The U.S. melting pot is getting more inclusive, especially when it comes to less-familiar world cuisines.

New research from the National Restaurant Association finds a wider variety of ethnic cuisines are increasingly becoming part of everyday American diets.

The NRA’s Global Palates: Ethnic Cuisines and Flavors in America study found, to no one’s surprise, that Italian, Mexican and Chinese cuisines reign supreme in terms of familiarity, trial and frequency of eating. Ethiopian, Brazilian/Argentinian and Korean cuisines? Not so much.

But Americans are wandering outside their comfort zones, probably in no small part a reflection of Millennials, who are known for their more adventurous dining appetites.
“Americans generally are more willing to try new food than they were only a decade or so ago—especially in restaurants—underscoring that the typical consumer today is becoming more adventurous and sophisticated when it comes to different cuisines and flavors,” says Annika Stensson, NRA's director of research communications.

Stensson pointed out that ethnic cuisines are a long-term trend on restaurant menus, to the point that people forget some foods aren’t necessarily “American.” But the research suggests that consumers are exploring new horizons for novel flavors.

Two-thirds of consumers in the survey say they’re eating a wider variety of ethnic cuisines now than they were just five years ago. Restaurants are the primary point of access for trying new cuisines, as well as the source where frequent eaters typically get their ethnic food, the research found.

Among other key takeaways from the survey:

• American consumers place value on authentic experiences and restaurants specializing in individual cuisines, but are nearly equally as open to ethnic dishes on mainstream menus.

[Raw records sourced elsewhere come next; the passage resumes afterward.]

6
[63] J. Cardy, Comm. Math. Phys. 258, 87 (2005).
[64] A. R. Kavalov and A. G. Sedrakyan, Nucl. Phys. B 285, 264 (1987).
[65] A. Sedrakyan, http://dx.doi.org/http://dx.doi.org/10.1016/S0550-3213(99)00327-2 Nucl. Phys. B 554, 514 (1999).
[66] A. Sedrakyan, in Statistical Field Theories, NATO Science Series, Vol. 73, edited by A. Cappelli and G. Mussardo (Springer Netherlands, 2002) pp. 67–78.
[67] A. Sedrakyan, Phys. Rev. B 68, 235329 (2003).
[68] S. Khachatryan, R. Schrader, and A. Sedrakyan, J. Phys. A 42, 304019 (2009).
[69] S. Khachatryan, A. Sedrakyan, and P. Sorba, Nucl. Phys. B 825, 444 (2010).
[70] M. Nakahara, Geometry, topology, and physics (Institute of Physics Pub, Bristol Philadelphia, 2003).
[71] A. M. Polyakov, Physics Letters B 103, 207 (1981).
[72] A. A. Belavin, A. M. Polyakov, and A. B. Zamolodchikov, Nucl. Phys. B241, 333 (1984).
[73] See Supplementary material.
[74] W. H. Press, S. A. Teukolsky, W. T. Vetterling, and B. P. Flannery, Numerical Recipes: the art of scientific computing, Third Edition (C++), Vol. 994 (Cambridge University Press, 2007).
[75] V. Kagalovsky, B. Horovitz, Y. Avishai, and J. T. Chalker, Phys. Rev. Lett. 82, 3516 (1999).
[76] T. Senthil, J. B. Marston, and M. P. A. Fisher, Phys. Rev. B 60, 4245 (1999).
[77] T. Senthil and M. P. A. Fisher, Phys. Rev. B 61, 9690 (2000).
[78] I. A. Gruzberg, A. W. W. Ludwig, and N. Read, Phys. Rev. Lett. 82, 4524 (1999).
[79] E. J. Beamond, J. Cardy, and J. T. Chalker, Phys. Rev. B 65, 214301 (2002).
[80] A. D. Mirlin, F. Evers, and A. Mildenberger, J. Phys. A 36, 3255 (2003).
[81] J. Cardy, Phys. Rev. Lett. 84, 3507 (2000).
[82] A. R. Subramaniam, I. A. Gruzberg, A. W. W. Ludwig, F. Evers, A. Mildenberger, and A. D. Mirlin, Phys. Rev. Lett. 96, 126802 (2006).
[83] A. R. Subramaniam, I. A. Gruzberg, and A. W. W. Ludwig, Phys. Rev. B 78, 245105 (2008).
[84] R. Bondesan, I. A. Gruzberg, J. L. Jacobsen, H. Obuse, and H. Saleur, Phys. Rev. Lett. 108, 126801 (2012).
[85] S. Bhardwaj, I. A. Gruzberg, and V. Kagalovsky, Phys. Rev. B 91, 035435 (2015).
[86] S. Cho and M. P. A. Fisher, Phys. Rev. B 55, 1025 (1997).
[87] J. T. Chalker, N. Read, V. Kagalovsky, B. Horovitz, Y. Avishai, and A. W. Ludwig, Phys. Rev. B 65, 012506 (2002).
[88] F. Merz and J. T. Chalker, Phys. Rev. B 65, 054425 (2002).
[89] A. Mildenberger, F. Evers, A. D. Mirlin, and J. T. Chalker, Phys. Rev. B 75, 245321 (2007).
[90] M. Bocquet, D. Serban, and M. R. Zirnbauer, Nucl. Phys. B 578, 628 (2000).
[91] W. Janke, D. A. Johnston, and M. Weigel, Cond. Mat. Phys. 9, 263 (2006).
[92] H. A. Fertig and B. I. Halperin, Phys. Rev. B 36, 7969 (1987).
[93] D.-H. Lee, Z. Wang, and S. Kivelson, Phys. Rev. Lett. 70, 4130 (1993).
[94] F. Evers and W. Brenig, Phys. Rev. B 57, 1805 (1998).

• 80 percent of consumers eat at least one ethnic cuisine per month.

• 17 percent of consumers eat seven or more cuisines on a monthly basis.

• Nearly one-third of consumers tried a new ethnic cuisine in the past year.

• The world cuisines most commonly eaten on-premises at restaurants are sushi, Thai, Vietnamese, Brazilian/Argentinian, Greek and Southeast Asian.

• On the restaurant takeout and delivery side, Chinese is by far the most common ethnic choice, followed by Ethiopian, Mexican and Italian.

The survey of 1,011 adults, conducted in April 2015 by ORC International on behalf of the association, asked how familiar Americans are with various ethnic and regional cuisines and items, where they typically eat them and how they feel about those choices.